Manuscript received <receiveddate>June 7, 2005</receiveddate>; revised    
<reviseddate> February 4, 2006 </reviseddate>, <reviseddate> August 14, 2006 </reviseddate>, 
and <reviseddate> October 7, 2006 </reviseddate>. This work was supported by the 
<supported><agency-name>California Department of Transportation through the California 
Center for Innovative Transportation and the California Partners for Advanced Highway 
and Transit Program</agency-name><grant-grp/></supported>. The contents of this paper 
reflect the views of the authors and do not necessarily indicate acceptance by the 
sponsors. The Associate Editor for this paper was M. M. Sokoloski.</affnote-para> 

輸出應該如下

Manuscript received <receiveddate> June 7, 2005 <receiveddate>; revised    
<reviseddate1> February 4, 2006 </reviseddate1>, <reviseddate2> August 14, 2006 </reviseddate2>,   
and <reviseddate3> October 7, 2006 </reviseddate3>. This work was supported by the 
<supported><agency-name>California Department of Transportation through the California 
Center for Innovative Transportation and the California Partners for Advanced Highway 
and Transit Program</agency-name><grant-grp/></supported>. The contents of this paper 
reflect the views of the authors and do not necessarily indicate acceptance by the 
sponsors.
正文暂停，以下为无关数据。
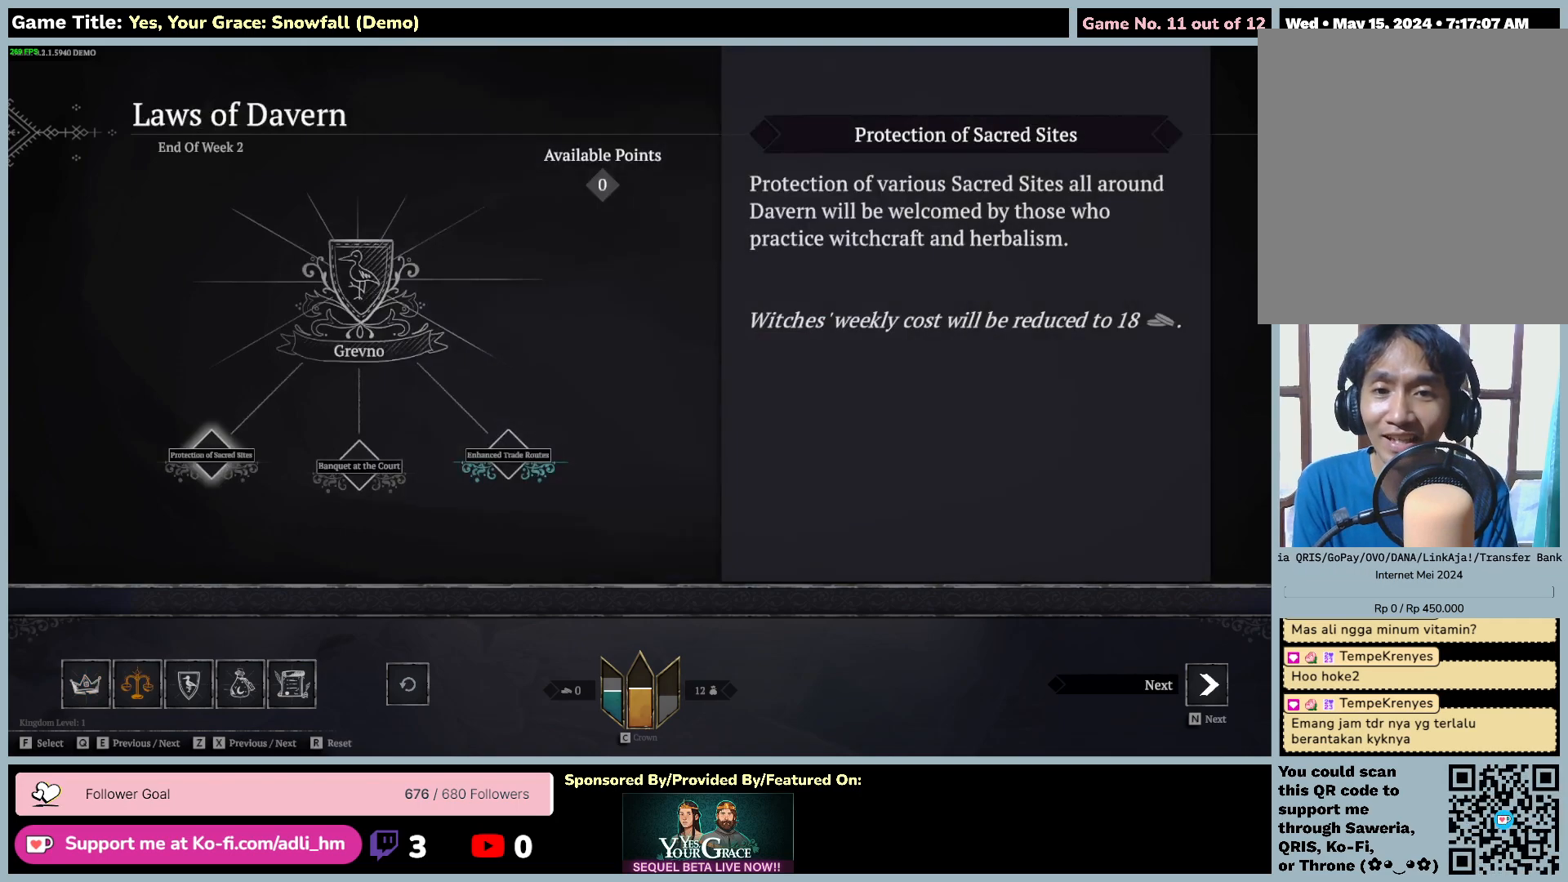
{"keys": ["n"], "mouse": [], "events": []}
The Associate Editor for this paper was M. M. Sokoloski.</affnote-para> 

我已經試過:

for i in $c do 
    sed -e "s/<reviseddate>/<reviseddate$i>/g" $path/$input_file > $path/input_new.xml 
    cp $path/input_new.xml $path/$input_file 
    rm -f input_new.xml 
done 
+0

請解碼您的問題。 – Anubhab 2013-03-08 07:47:18

+0

for i in $ c do sed -e「s///g」$ path/$ input_file> $ path /input_new.xml cp $ path /input_new.xml $ path/$ input_file rm -f input_new.xml done – Mallik 2013-03-08 08:19:01

+0

使用XML解析器;他們可用於多種語言。 – chepner 2013-03-08 16:00:31

回答

0

我會使用一個Perl腳本樣T他做的工作:

#!/usr/bin/env perl 
use strict; 
use warnings; 

my $i = 1; 
while (<>) 
{ 
    while (m%<reviseddate>([^<]+)</reviseddate>%) 
    { 
     s%<reviseddate>([^<]*)</reviseddate>%<reviseddate$i>$1</reviseddate$i>%; 
     $i++; 
    } 
    print; 
} 

對於每一行,每一個門牌<reviseddate>標籤,請用適當的編號標籤的標籤。

輸出示例:

Manuscript received <receiveddate>June 7, 2005</receiveddate>; revised    
<reviseddate1> February 4, 2006 </reviseddate1>, <reviseddate2> August 14, 2006 </reviseddate2>, 
and <reviseddate3> October 7, 2006 </reviseddate3>. This work was supported by the 
<supported><agency-name>California Department of Transportation through the California 
Center for Innovative Transportation and the California Partners for Advanced Highway 
and Transit Program</agency-name><grant-grp/></supported>. The contents of this paper 
reflect the views of the authors and do not necessarily indicate acceptance by the 
sponsors. The Associate Editor for this paper was M. M. Sokoloski.</affnote-para> 

您可以調整該處理的替代方案,例如在一行的開始標記和結束標記上的下一個。在你需要之前,沒有必要大驚小怪。使用正則表達式是一門藝術。您需要平衡緊迫需求與所有可能情景的彈性。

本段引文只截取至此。